## Task item
What's needed: every entry, printed exactly, minus the images.

○ ○ ○ ○

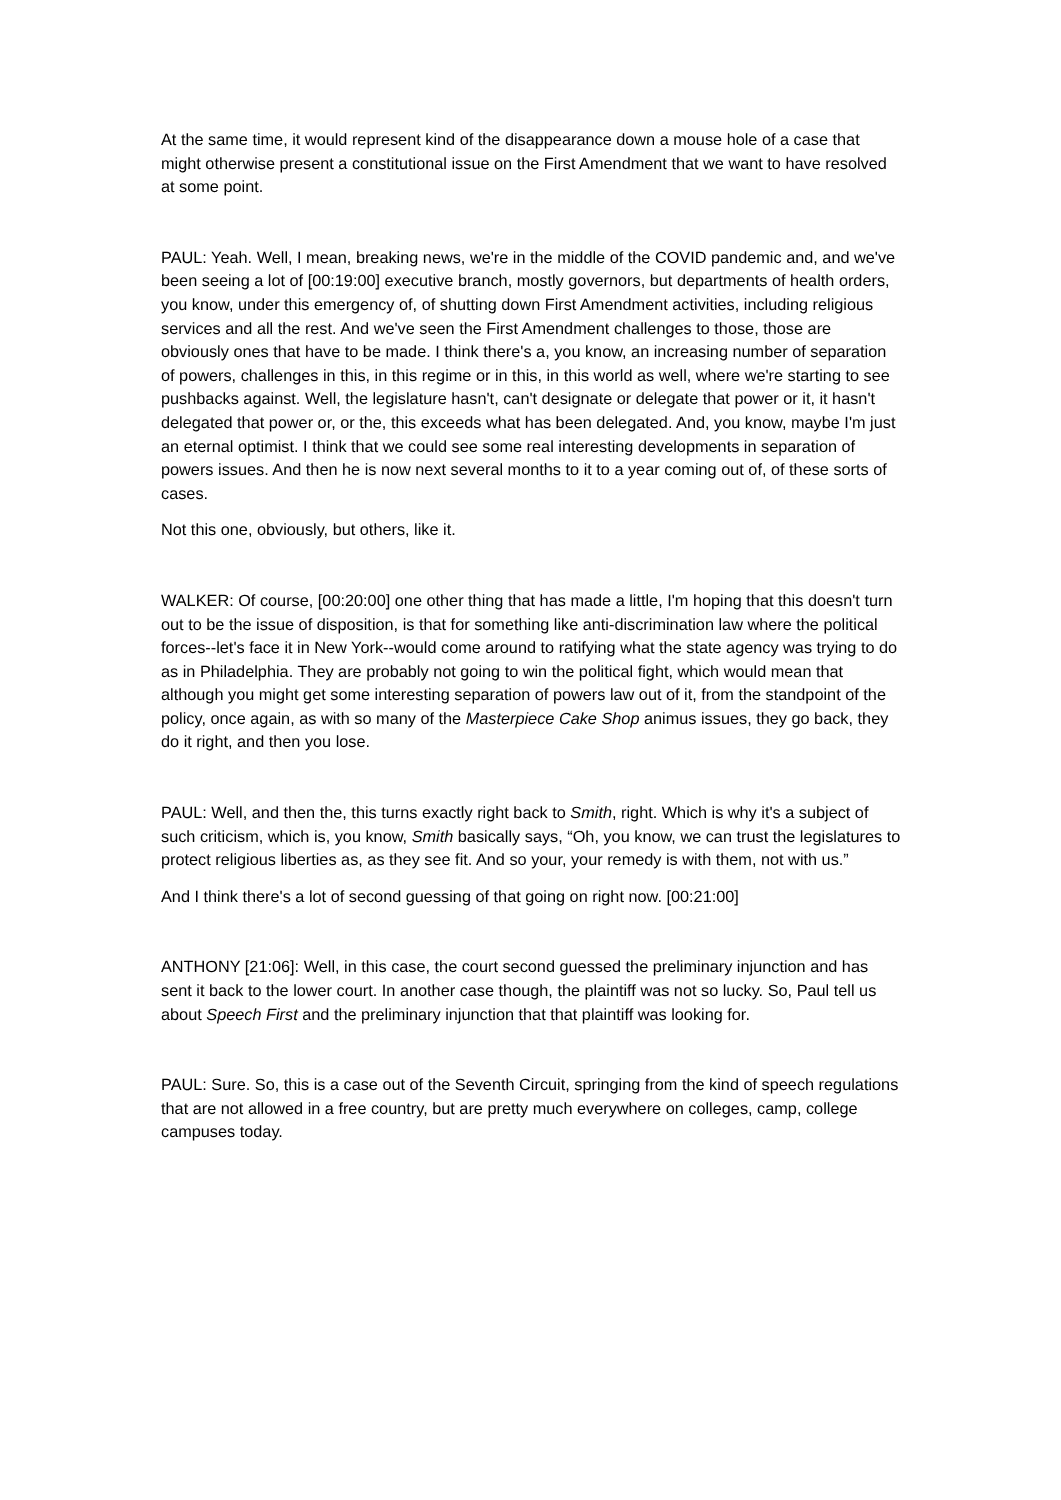At the same time, it would represent kind of the disappearance down a mouse hole of a case that might otherwise present a constitutional issue on the First Amendment that we want to have resolved at some point.
PAUL: Yeah. Well, I mean, breaking news, we're in the middle of the COVID pandemic and, and we've been seeing a lot of [00:19:00] executive branch, mostly governors, but departments of health orders, you know, under this emergency of, of shutting down First Amendment activities, including religious services and all the rest. And we've seen the First Amendment challenges to those, those are obviously ones that have to be made. I think there's a, you know, an increasing number of separation of powers, challenges in this, in this regime or in this, in this world as well, where we're starting to see pushbacks against. Well, the legislature hasn't, can't designate or delegate that power or it, it hasn't delegated that power or, or the, this exceeds what has been delegated. And, you know, maybe I'm just an eternal optimist. I think that we could see some real interesting developments in separation of powers issues. And then he is now next several months to it to a year coming out of, of these sorts of cases.
Not this one, obviously, but others, like it.
WALKER: Of course, [00:20:00] one other thing that has made a little, I'm hoping that this doesn't turn out to be the issue of disposition, is that for something like anti-discrimination law where the political forces--let's face it in New York--would come around to ratifying what the state agency was trying to do as in Philadelphia. They are probably not going to win the political fight, which would mean that although you might get some interesting separation of powers law out of it, from the standpoint of the policy, once again, as with so many of the Masterpiece Cake Shop animus issues, they go back, they do it right, and then you lose.
PAUL: Well, and then the, this turns exactly right back to Smith, right. Which is why it's a subject of such criticism, which is, you know, Smith basically says, “Oh, you know, we can trust the legislatures to protect religious liberties as, as they see fit. And so your, your remedy is with them, not with us.”
And I think there's a lot of second guessing of that going on right now. [00:21:00]
ANTHONY [21:06]: Well, in this case, the court second guessed the preliminary injunction and has sent it back to the lower court. In another case though, the plaintiff was not so lucky. So, Paul tell us about Speech First and the preliminary injunction that that plaintiff was looking for.
PAUL: Sure. So, this is a case out of the Seventh Circuit, springing from the kind of speech regulations that are not allowed in a free country, but are pretty much everywhere on colleges, camp, college campuses today.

○ ○ ○ ○

## Written response
At the same time, it would represent kind of the disappearance down a mouse hole of a case that might otherwise present a constitutional issue on the First Amendment that we want to have resolved at some point.
PAUL: Yeah. Well, I mean, breaking news, we're in the middle of the COVID pandemic and, and we've been seeing a lot of [00:19:00] executive branch, mostly governors, but departments of health orders, you know, under this emergency of, of shutting down First Amendment activities, including religious services and all the rest. And we've seen the First Amendment challenges to those, those are obviously ones that have to be made. I think there's a, you know, an increasing number of separation of powers, challenges in this, in this regime or in this, in this world as well, where we're starting to see pushbacks against. Well, the legislature hasn't, can't designate or delegate that power or it, it hasn't delegated that power or, or the, this exceeds what has been delegated. And, you know, maybe I'm just an eternal optimist. I think that we could see some real interesting developments in separation of powers issues. And then he is now next several months to it to a year coming out of, of these sorts of cases.
Not this one, obviously, but others, like it.
WALKER: Of course, [00:20:00] one other thing that has made a little, I'm hoping that this doesn't turn out to be the issue of disposition, is that for something like anti-discrimination law where the political forces--let's face it in New York--would come around to ratifying what the state agency was trying to do as in Philadelphia. They are probably not going to win the political fight, which would mean that although you might get some interesting separation of powers law out of it, from the standpoint of the policy, once again, as with so many of the Masterpiece Cake Shop animus issues, they go back, they do it right, and then you lose.
PAUL: Well, and then the, this turns exactly right back to Smith, right. Which is why it's a subject of such criticism, which is, you know, Smith basically says, “Oh, you know, we can trust the legislatures to protect religious liberties as, as they see fit. And so your, your remedy is with them, not with us.”
And I think there's a lot of second guessing of that going on right now. [00:21:00]
ANTHONY [21:06]: Well, in this case, the court second guessed the preliminary injunction and has sent it back to the lower court. In another case though, the plaintiff was not so lucky. So, Paul tell us about Speech First and the preliminary injunction that that plaintiff was looking for.
PAUL: Sure. So, this is a case out of the Seventh Circuit, springing from the kind of speech regulations that are not allowed in a free country, but are pretty much everywhere on colleges, camp, college campuses today.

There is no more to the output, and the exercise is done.